*EXERCISE PROMPT*
Could you copy each of the following entries exactly as it appears, leaving out the pictures?

*EXERCISE DATA*

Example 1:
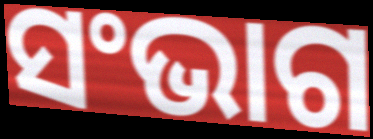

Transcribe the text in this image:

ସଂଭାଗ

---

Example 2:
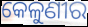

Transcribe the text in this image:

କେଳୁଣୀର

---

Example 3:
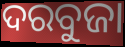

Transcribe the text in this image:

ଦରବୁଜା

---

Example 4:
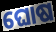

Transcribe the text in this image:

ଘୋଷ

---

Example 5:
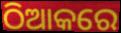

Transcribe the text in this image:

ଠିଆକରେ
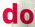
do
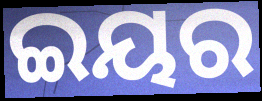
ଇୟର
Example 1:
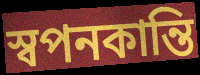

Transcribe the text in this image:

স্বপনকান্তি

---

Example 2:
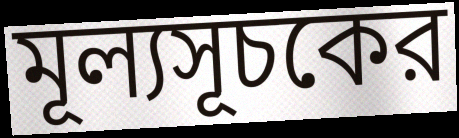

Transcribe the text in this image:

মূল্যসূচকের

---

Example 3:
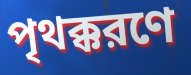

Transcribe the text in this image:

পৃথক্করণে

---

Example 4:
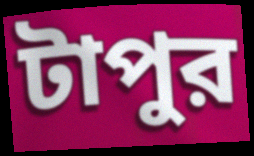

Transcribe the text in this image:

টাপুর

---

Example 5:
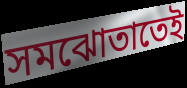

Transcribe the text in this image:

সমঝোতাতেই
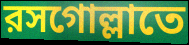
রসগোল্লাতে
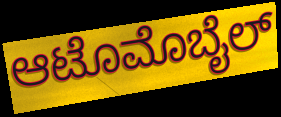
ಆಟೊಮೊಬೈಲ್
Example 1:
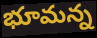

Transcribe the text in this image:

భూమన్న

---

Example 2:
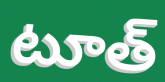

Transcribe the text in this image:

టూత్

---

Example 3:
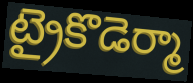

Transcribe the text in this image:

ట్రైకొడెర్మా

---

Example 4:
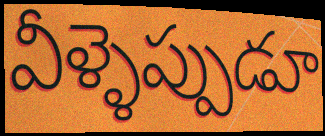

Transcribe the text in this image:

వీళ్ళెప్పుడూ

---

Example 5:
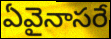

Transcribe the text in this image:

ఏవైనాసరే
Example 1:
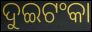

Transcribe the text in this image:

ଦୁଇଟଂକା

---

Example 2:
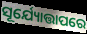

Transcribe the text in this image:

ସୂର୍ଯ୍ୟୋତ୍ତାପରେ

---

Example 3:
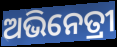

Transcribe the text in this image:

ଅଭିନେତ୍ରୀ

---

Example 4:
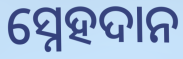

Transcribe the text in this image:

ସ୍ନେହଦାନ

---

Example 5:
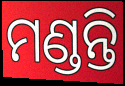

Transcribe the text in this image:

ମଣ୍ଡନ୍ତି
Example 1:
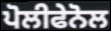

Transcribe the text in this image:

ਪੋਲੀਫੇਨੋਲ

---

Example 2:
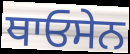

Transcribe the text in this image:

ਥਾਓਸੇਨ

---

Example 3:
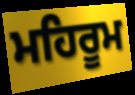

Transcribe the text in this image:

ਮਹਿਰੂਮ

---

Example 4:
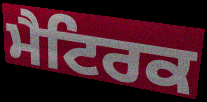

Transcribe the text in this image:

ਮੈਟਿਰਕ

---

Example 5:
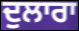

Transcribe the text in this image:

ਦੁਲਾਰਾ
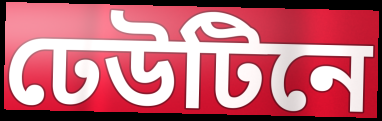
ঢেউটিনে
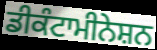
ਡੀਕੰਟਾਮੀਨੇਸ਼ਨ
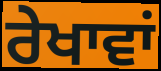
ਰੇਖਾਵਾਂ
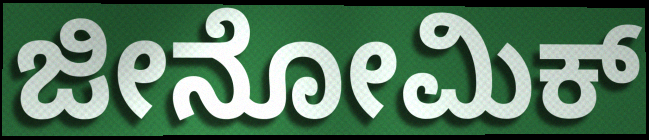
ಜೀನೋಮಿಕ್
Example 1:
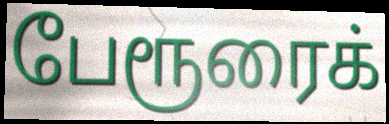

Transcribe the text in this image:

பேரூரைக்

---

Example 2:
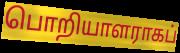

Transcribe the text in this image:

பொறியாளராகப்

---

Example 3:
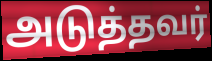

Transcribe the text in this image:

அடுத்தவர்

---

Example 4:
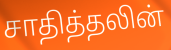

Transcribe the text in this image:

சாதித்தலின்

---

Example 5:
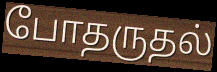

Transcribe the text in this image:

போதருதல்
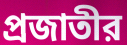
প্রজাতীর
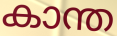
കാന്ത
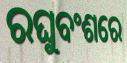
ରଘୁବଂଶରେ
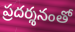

*COMPLETED EXERCISE*
Example 1:

Transcribe the text in this image:

ସଂଭାଗ

---

Example 2:

Transcribe the text in this image:

କେଳୁଣୀର

---

Example 3:

Transcribe the text in this image:

ଦରବୁଜା

---

Example 4:

Transcribe the text in this image:

ଘୋଷ

---

Example 5:

Transcribe the text in this image:

ଠିଆକରେ
do
ଇୟର
Example 1:

Transcribe the text in this image:

স্বপনকান্তি

---

Example 2:

Transcribe the text in this image:

মূল্যসূচকের

---

Example 3:

Transcribe the text in this image:

পৃথক্করণে

---

Example 4:

Transcribe the text in this image:

টাপুর

---

Example 5:

Transcribe the text in this image:

সমঝোতাতেই
রসগোল্লাতে
ಆಟೊಮೊಬೈಲ್
Example 1:

Transcribe the text in this image:

భూమన్న

---

Example 2:

Transcribe the text in this image:

టూత్

---

Example 3:

Transcribe the text in this image:

ట్రైకొడెర్మా

---

Example 4:

Transcribe the text in this image:

వీళ్ళెప్పుడూ

---

Example 5:

Transcribe the text in this image:

ఏవైనాసరే
Example 1:

Transcribe the text in this image:

ଦୁଇଟଂକା

---

Example 2:

Transcribe the text in this image:

ସୂର୍ଯ୍ୟୋତ୍ତାପରେ

---

Example 3:

Transcribe the text in this image:

ଅଭିନେତ୍ରୀ

---

Example 4:

Transcribe the text in this image:

ସ୍ନେହଦାନ

---

Example 5:

Transcribe the text in this image:

ମଣ୍ଡନ୍ତି
Example 1:

Transcribe the text in this image:

ਪੋਲੀਫੇਨੋਲ

---

Example 2:

Transcribe the text in this image:

ਥਾਓਸੇਨ

---

Example 3:

Transcribe the text in this image:

ਮਹਿਰੂਮ

---

Example 4:

Transcribe the text in this image:

ਮੈਟਿਰਕ

---

Example 5:

Transcribe the text in this image:

ਦੁਲਾਰਾ
ঢেউটিনে
ਡੀਕੰਟਾਮੀਨੇਸ਼ਨ
ਰੇਖਾਵਾਂ
ಜೀನೋಮಿಕ್
Example 1:

Transcribe the text in this image:

பேரூரைக்

---

Example 2:

Transcribe the text in this image:

பொறியாளராகப்

---

Example 3:

Transcribe the text in this image:

அடுத்தவர்

---

Example 4:

Transcribe the text in this image:

சாதித்தலின்

---

Example 5:

Transcribe the text in this image:

போதருதல்
প্রজাতীর
കാന്ത
ରଘୁବଂଶରେ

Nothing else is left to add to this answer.